**Work instruction:** Word for word, reproduce all entries below, leaving every picture out.

**Extracted information:**
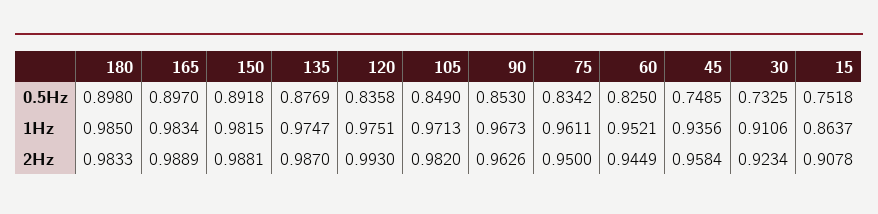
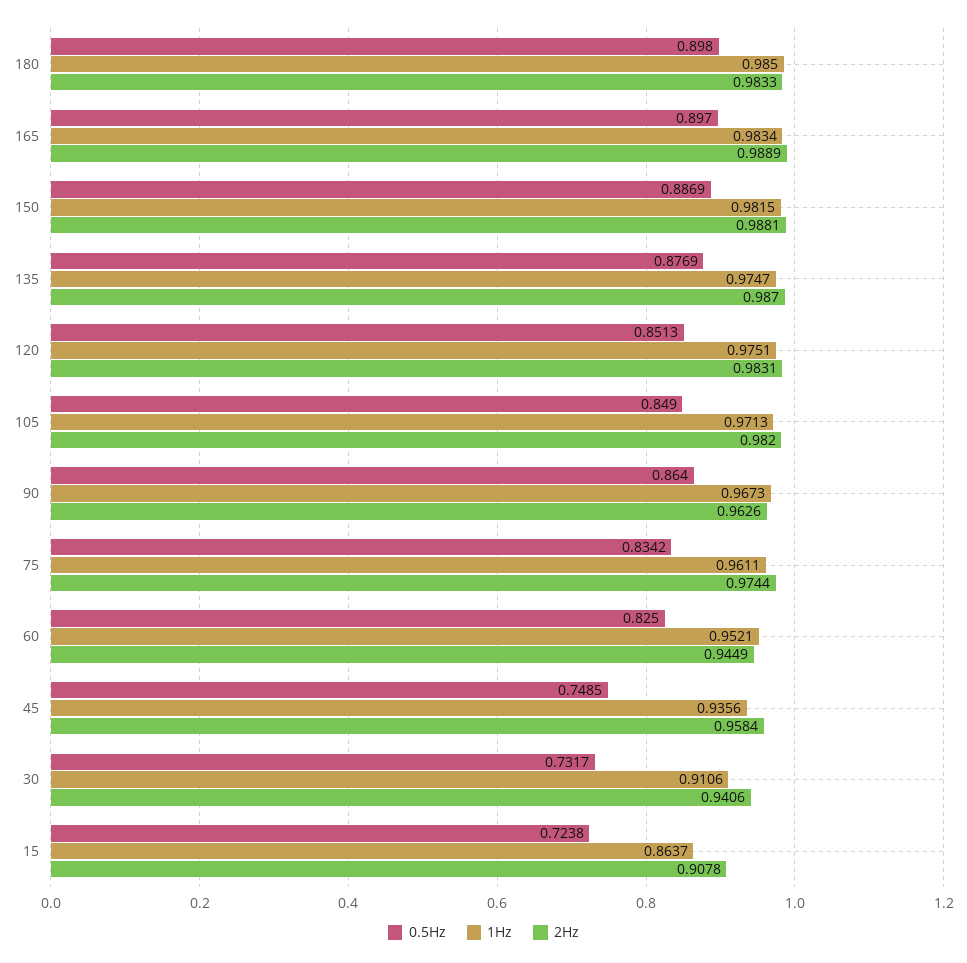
0.5Hz, 150: 0.8918 -> 0.8869
0.5Hz, 120: 0.8358 -> 0.8513
0.5Hz, 90: 0.853 -> 0.864
0.5Hz, 30: 0.7325 -> 0.7317
0.5Hz, 15: 0.7518 -> 0.7238
2Hz, 120: 0.993 -> 0.9831
2Hz, 75: 0.95 -> 0.9744
2Hz, 30: 0.9234 -> 0.9406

**Your solution:**
0.5Hz, 150: 0.8918 -> 0.8869
0.5Hz, 120: 0.8358 -> 0.8513
0.5Hz, 90: 0.853 -> 0.864
0.5Hz, 30: 0.7325 -> 0.7317
0.5Hz, 15: 0.7518 -> 0.7238
2Hz, 120: 0.993 -> 0.9831
2Hz, 75: 0.95 -> 0.9744
2Hz, 30: 0.9234 -> 0.9406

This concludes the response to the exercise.